Description of the task: Could you return each line below without altering a word?

Records for processing:
__________

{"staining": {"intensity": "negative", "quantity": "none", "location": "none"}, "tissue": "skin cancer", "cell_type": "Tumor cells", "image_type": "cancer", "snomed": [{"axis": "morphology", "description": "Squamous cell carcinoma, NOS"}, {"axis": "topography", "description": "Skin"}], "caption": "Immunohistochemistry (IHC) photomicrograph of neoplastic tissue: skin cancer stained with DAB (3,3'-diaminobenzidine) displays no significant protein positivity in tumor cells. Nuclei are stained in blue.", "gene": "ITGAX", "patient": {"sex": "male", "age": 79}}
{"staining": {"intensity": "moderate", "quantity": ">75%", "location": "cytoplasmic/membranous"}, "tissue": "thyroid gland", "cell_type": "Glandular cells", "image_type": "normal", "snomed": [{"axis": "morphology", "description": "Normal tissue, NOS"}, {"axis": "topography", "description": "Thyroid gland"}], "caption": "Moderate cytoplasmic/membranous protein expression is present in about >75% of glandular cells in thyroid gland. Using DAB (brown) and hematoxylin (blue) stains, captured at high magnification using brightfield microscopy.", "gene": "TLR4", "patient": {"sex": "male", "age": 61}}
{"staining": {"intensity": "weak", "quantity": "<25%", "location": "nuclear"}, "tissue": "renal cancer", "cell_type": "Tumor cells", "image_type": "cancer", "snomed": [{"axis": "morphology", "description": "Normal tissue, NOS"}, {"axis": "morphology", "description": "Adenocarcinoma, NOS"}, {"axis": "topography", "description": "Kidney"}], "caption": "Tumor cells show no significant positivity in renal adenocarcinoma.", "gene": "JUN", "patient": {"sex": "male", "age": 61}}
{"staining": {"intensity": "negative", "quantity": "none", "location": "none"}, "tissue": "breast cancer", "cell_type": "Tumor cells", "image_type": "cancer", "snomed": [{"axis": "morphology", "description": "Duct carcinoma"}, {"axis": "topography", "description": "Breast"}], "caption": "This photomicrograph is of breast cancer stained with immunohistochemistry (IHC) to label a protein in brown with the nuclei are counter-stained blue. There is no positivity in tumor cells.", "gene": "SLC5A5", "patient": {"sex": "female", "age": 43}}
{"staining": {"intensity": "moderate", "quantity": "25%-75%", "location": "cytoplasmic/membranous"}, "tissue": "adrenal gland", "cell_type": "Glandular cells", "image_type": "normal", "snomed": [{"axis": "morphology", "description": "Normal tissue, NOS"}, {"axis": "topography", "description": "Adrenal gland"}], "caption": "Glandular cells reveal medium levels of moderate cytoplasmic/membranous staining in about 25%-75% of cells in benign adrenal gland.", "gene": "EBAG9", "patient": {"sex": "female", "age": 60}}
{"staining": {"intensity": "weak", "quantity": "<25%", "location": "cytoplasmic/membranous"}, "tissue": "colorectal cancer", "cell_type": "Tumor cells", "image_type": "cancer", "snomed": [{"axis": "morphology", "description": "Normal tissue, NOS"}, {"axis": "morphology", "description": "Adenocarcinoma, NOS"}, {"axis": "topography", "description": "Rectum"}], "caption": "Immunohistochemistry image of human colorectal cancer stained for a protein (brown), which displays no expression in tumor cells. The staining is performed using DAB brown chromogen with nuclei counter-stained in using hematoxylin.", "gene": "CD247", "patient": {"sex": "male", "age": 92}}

__________

Task answer:
{"staining": {"intensity": "negative", "quantity": "none", "location": "none"}, "tissue": "skin cancer", "cell_type": "Tumor cells", "image_type": "cancer", "snomed": [{"axis": "morphology", "description": "Squamous cell carcinoma, NOS"}, {"axis": "topography", "description": "Skin"}], "caption": "Immunohistochemistry (IHC) photomicrograph of neoplastic tissue: skin cancer stained with DAB (3,3'-diaminobenzidine) displays no significant protein positivity in tumor cells. Nuclei are stained in blue.", "gene": "ITGAX", "patient": {"sex": "male", "age": 79}}
{"staining": {"intensity": "moderate", "quantity": ">75%", "location": "cytoplasmic/membranous"}, "tissue": "thyroid gland", "cell_type": "Glandular cells", "image_type": "normal", "snomed": [{"axis": "morphology", "description": "Normal tissue, NOS"}, {"axis": "topography", "description": "Thyroid gland"}], "caption": "Moderate cytoplasmic/membranous protein expression is present in about >75% of glandular cells in thyroid gland. Using DAB (brown) and hematoxylin (blue) stains, captured at high magnification using brightfield microscopy.", "gene": "TLR4", "patient": {"sex": "male", "age": 61}}
{"staining": {"intensity": "weak", "quantity": "<25%", "location": "nuclear"}, "tissue": "renal cancer", "cell_type": "Tumor cells", "image_type": "cancer", "snomed": [{"axis": "morphology", "description": "Normal tissue, NOS"}, {"axis": "morphology", "description": "Adenocarcinoma, NOS"}, {"axis": "topography", "description": "Kidney"}], "caption": "Tumor cells show no significant positivity in renal adenocarcinoma.", "gene": "JUN", "patient": {"sex": "male", "age": 61}}
{"staining": {"intensity": "negative", "quantity": "none", "location": "none"}, "tissue": "breast cancer", "cell_type": "Tumor cells", "image_type": "cancer", "snomed": [{"axis": "morphology", "description": "Duct carcinoma"}, {"axis": "topography", "description": "Breast"}], "caption": "This photomicrograph is of breast cancer stained with immunohistochemistry (IHC) to label a protein in brown with the nuclei are counter-stained blue. There is no positivity in tumor cells.", "gene": "SLC5A5", "patient": {"sex": "female", "age": 43}}
{"staining": {"intensity": "moderate", "quantity": "25%-75%", "location": "cytoplasmic/membranous"}, "tissue": "adrenal gland", "cell_type": "Glandular cells", "image_type": "normal", "snomed": [{"axis": "morphology", "description": "Normal tissue, NOS"}, {"axis": "topography", "description": "Adrenal gland"}], "caption": "Glandular cells reveal medium levels of moderate cytoplasmic/membranous staining in about 25%-75% of cells in benign adrenal gland.", "gene": "EBAG9", "patient": {"sex": "female", "age": 60}}
{"staining": {"intensity": "weak", "quantity": "<25%", "location": "cytoplasmic/membranous"}, "tissue": "colorectal cancer", "cell_type": "Tumor cells", "image_type": "cancer", "snomed": [{"axis": "morphology", "description": "Normal tissue, NOS"}, {"axis": "morphology", "description": "Adenocarcinoma, NOS"}, {"axis": "topography", "description": "Rectum"}], "caption": "Immunohistochemistry image of human colorectal cancer stained for a protein (brown), which displays no expression in tumor cells. The staining is performed using DAB brown chromogen with nuclei counter-stained in using hematoxylin.", "gene": "CD247", "patient": {"sex": "male", "age": 92}}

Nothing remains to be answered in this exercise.